◆ Assignment
Please write out each entry exactly as it appears.

◆ Task material

>>>

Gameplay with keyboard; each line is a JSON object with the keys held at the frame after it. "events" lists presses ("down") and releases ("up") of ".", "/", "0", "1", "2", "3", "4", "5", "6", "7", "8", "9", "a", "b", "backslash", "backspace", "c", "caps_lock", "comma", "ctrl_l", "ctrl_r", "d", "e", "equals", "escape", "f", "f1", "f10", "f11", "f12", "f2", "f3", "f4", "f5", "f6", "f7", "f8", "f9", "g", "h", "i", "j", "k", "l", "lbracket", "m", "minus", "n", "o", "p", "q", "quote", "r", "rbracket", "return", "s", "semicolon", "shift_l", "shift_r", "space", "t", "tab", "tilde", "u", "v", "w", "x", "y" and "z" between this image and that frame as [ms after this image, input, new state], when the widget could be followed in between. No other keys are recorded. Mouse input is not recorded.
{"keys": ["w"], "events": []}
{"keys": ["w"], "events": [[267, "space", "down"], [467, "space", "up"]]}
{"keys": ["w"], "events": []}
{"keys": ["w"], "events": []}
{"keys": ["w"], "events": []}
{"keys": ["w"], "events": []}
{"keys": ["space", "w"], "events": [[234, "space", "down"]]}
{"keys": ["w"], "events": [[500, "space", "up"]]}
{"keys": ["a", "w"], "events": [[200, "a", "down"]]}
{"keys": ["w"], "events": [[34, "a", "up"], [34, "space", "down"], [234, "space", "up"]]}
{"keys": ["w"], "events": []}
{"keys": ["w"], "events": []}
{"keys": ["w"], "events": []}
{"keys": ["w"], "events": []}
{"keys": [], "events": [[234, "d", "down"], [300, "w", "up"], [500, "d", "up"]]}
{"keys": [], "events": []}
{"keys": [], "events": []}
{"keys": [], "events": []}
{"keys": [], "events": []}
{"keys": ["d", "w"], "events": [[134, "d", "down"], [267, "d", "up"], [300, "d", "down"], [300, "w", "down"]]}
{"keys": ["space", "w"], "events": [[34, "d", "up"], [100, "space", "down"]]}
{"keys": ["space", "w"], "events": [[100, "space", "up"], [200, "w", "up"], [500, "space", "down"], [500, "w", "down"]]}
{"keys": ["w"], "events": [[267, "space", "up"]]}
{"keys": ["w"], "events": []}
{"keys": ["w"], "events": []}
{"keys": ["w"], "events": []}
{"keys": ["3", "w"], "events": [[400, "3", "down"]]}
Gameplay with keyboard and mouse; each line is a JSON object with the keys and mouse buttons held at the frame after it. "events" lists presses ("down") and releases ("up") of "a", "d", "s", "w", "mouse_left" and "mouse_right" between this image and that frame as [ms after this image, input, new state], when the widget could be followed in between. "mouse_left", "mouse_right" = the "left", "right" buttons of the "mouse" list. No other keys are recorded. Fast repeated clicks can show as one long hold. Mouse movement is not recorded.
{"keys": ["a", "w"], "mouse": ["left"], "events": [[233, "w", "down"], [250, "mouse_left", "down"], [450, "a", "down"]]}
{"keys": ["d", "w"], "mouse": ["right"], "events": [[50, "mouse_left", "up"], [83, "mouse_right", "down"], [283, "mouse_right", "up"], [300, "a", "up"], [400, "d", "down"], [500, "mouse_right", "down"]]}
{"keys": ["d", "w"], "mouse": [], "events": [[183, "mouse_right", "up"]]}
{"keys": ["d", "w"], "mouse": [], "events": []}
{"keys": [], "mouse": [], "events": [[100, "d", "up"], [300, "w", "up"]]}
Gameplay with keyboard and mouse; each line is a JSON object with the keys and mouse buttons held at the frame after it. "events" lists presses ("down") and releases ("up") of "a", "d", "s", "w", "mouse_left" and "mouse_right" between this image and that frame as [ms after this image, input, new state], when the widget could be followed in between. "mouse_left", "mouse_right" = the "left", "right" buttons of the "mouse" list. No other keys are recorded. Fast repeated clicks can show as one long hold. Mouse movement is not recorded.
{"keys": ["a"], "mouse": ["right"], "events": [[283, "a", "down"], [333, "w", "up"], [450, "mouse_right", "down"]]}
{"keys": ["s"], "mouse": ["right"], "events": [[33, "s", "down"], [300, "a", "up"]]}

<<<

◆ Completed task
Gameplay with keyboard; each line is a JSON object with the keys held at the frame after it. "events" lists presses ("down") and releases ("up") of ".", "/", "0", "1", "2", "3", "4", "5", "6", "7", "8", "9", "a", "b", "backslash", "backspace", "c", "caps_lock", "comma", "ctrl_l", "ctrl_r", "d", "e", "equals", "escape", "f", "f1", "f10", "f11", "f12", "f2", "f3", "f4", "f5", "f6", "f7", "f8", "f9", "g", "h", "i", "j", "k", "l", "lbracket", "m", "minus", "n", "o", "p", "q", "quote", "r", "rbracket", "return", "s", "semicolon", "shift_l", "shift_r", "space", "t", "tab", "tilde", "u", "v", "w", "x", "y" and "z" between this image and that frame as [ms after this image, input, new state], when the widget could be followed in between. No other keys are recorded. Mouse input is not recorded.
{"keys": ["w"], "events": []}
{"keys": ["w"], "events": [[267, "space", "down"], [467, "space", "up"]]}
{"keys": ["w"], "events": []}
{"keys": ["w"], "events": []}
{"keys": ["w"], "events": []}
{"keys": ["w"], "events": []}
{"keys": ["space", "w"], "events": [[234, "space", "down"]]}
{"keys": ["w"], "events": [[500, "space", "up"]]}
{"keys": ["a", "w"], "events": [[200, "a", "down"]]}
{"keys": ["w"], "events": [[34, "a", "up"], [34, "space", "down"], [234, "space", "up"]]}
{"keys": ["w"], "events": []}
{"keys": ["w"], "events": []}
{"keys": ["w"], "events": []}
{"keys": ["w"], "events": []}
{"keys": [], "events": [[234, "d", "down"], [300, "w", "up"], [500, "d", "up"]]}
{"keys": [], "events": []}
{"keys": [], "events": []}
{"keys": [], "events": []}
{"keys": [], "events": []}
{"keys": ["d", "w"], "events": [[134, "d", "down"], [267, "d", "up"], [300, "d", "down"], [300, "w", "down"]]}
{"keys": ["space", "w"], "events": [[34, "d", "up"], [100, "space", "down"]]}
{"keys": ["space", "w"], "events": [[100, "space", "up"], [200, "w", "up"], [500, "space", "down"], [500, "w", "down"]]}
{"keys": ["w"], "events": [[267, "space", "up"]]}
{"keys": ["w"], "events": []}
{"keys": ["w"], "events": []}
{"keys": ["w"], "events": []}
{"keys": ["3", "w"], "events": [[400, "3", "down"]]}
Gameplay with keyboard and mouse; each line is a JSON object with the keys and mouse buttons held at the frame after it. "events" lists presses ("down") and releases ("up") of "a", "d", "s", "w", "mouse_left" and "mouse_right" between this image and that frame as [ms after this image, input, new state], when the widget could be followed in between. "mouse_left", "mouse_right" = the "left", "right" buttons of the "mouse" list. No other keys are recorded. Fast repeated clicks can show as one long hold. Mouse movement is not recorded.
{"keys": ["a", "w"], "mouse": ["left"], "events": [[233, "w", "down"], [250, "mouse_left", "down"], [450, "a", "down"]]}
{"keys": ["d", "w"], "mouse": ["right"], "events": [[50, "mouse_left", "up"], [83, "mouse_right", "down"], [283, "mouse_right", "up"], [300, "a", "up"], [400, "d", "down"], [500, "mouse_right", "down"]]}
{"keys": ["d", "w"], "mouse": [], "events": [[183, "mouse_right", "up"]]}
{"keys": ["d", "w"], "mouse": [], "events": []}
{"keys": [], "mouse": [], "events": [[100, "d", "up"], [300, "w", "up"]]}
Gameplay with keyboard and mouse; each line is a JSON object with the keys and mouse buttons held at the frame after it. "events" lists presses ("down") and releases ("up") of "a", "d", "s", "w", "mouse_left" and "mouse_right" between this image and that frame as [ms after this image, input, new state], when the widget could be followed in between. "mouse_left", "mouse_right" = the "left", "right" buttons of the "mouse" list. No other keys are recorded. Fast repeated clicks can show as one long hold. Mouse movement is not recorded.
{"keys": ["a"], "mouse": ["right"], "events": [[283, "a", "down"], [333, "w", "up"], [450, "mouse_right", "down"]]}
{"keys": ["s"], "mouse": ["right"], "events": [[33, "s", "down"], [300, "a", "up"]]}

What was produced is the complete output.